“Thank you, no. I have a very excellent memory, and can recollect all I require. Besides, I’ve taken a few notes,” was the bold and defiant answer, “All I would request of you, my dear girl, is to keep a still tongue in your head, go up to bed, and forget all about this unexpected meeting. Such a course will be much the best for you, I assure you.”
“You—my enemy, are trying to advise me as a friend—eh? This is really amusing! I tell you quite frankly that I intend to give you over to the police. You cleverly entrapped me, and now from me you may expect no clemency.”
“I want none,” he laughed. “But if I’m arrested, your friend, ‘Red Mullet,’ shall also see the inside of a prison again. I promise you that.”
“He is innocent of this burglary,” she said.
“But he isn’t innocent of certain other little matters about which Scotland Yard will be only too delighted to know,” replied the fellow, with an evil grin. “So if you don’t want him to go to ‘quod’—and he’s been pretty good to you, I think—you’d better remain silent about to-night. And there’s the other matter—the—”
And he paused, and looked straight into her face, without concluding.
“Well?” she asked in a hard voice, holding the train of her robe with one hand, and still facing him boldly. “And what is the other matter, pray?”
“I wish to tell you quite plainly that if you choose to be a little fool, you’ll take the consequences. They’ll fall on you, and pretty heavily too. Trust me to escape them.”
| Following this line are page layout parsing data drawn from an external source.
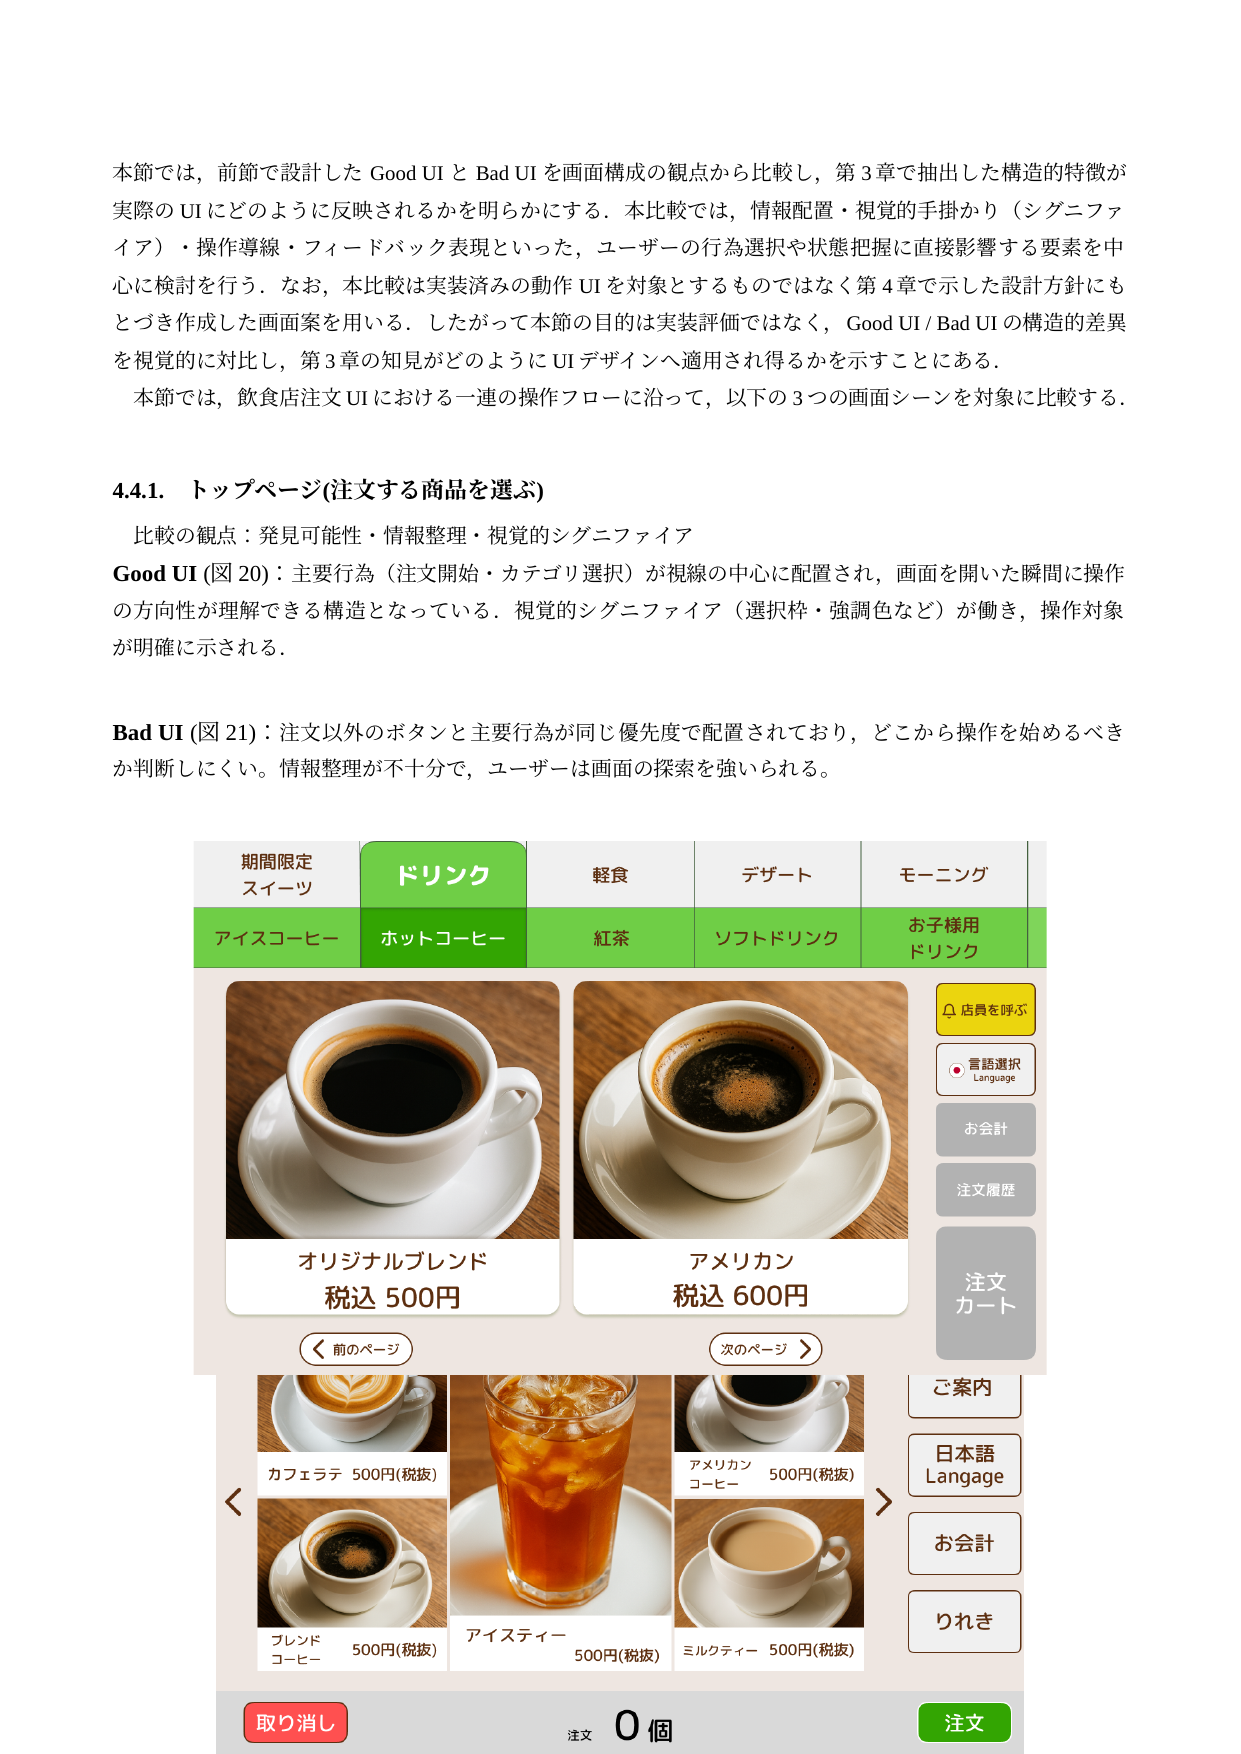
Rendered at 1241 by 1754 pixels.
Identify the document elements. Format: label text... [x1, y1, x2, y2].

text 4.4.1. トップページ(注文する商品を選ぶ) [112, 470, 1128, 507]
text 比較の観点：発見可能性・情報整理・視覚的シグニファイア Good UI (図20)：主要行為（注文開始・カテゴリ選択）が視線の中心に配置され，画面を開いた瞬間に操作の方向性が理解できる構造となっている．視覚的シグニファイア（選択枠・強調色など）が働き，操作対象が明確に示される． [112, 516, 1128, 703]
text 本節では，前節で設計した Good UI と Bad UI を画面構成の観点から比較し，第3章で抽出した構造的特徴が実際のUIにどのように反映されるかを明らかにする．本比較では，情報配置・視覚的手掛かり（シグニファイア）・操作導線・フィードバック表現といった，ユーザーの行為選択や状態把握に直接影響する要素を中心に検討を行う．なお，本比較は実装済みの動作UIを対象とするものではなく第4章で示した設計方針にもとづき作成した画面案を用いる．したがって本節の目的は実装評価ではなく，Good UI / Bad UIの構造的差異を視覚的に対比し，第3章の知見がどのようにUIデザインへ適用され得るかを示すことにある． 本節では，飲食店注文UIにおける一連の操作フローに沿って，以下の3つの画面シーンを対象に比較する． [112, 153, 1128, 416]
text Bad UI (図21)：注文以外のボタンと主要行為が同じ優先度で配置されており，どこから操作を始めるべきか判断しにくい。情報整理が不十分で，ユーザーは画面の探索を強いられる。 [112, 711, 1128, 786]
picture [193, 841, 1047, 1754]
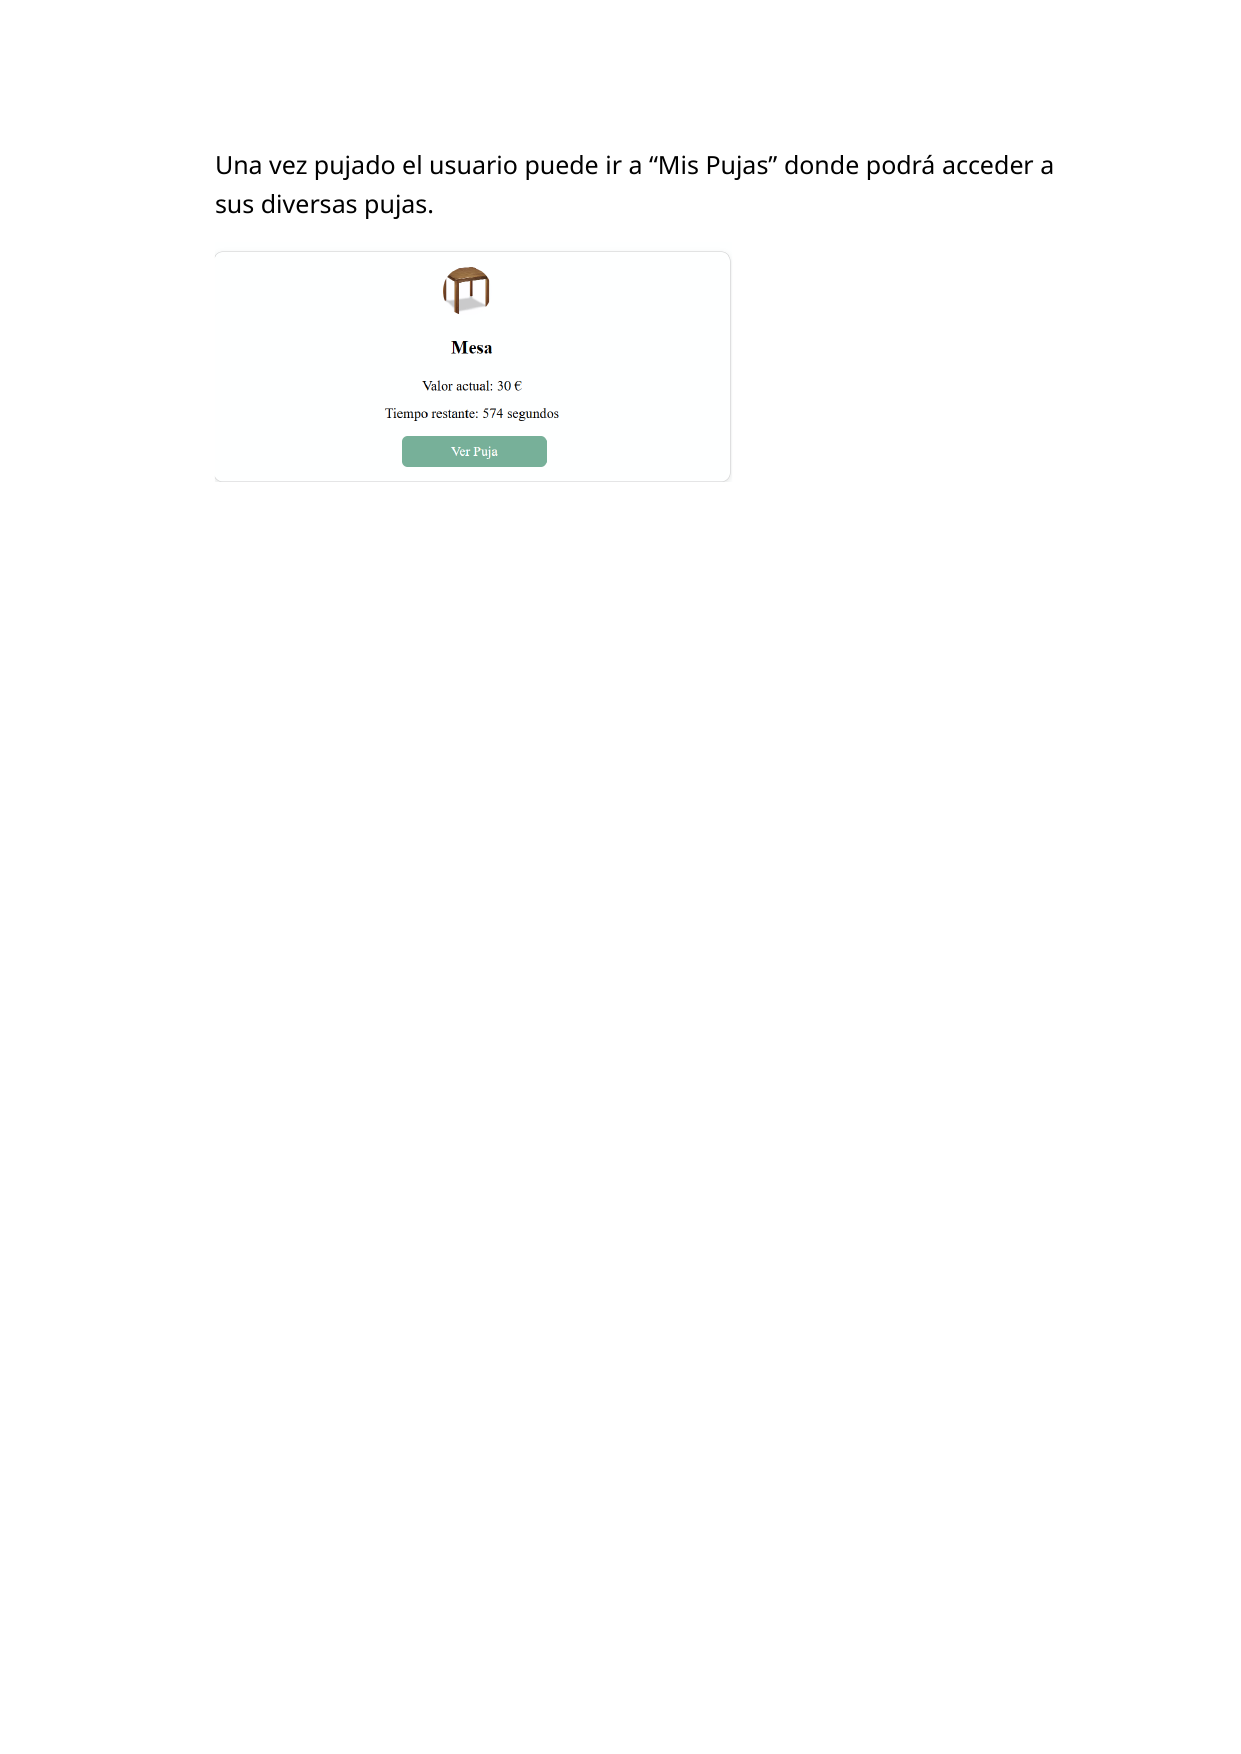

“And I tell you that I intend to be a little fool, as you so politely put it,” was her fearless response. “It is my duly to my father to go at once and tell him of my discovery. And I will!”
“Very well,” he answered quite calmly, his evil eyes still fixed upon hers. “Go. You are perfectly at liberty. To me, it is of no great consequence, but to you it will mean both the ruin of your reputation and the loss of your lover!”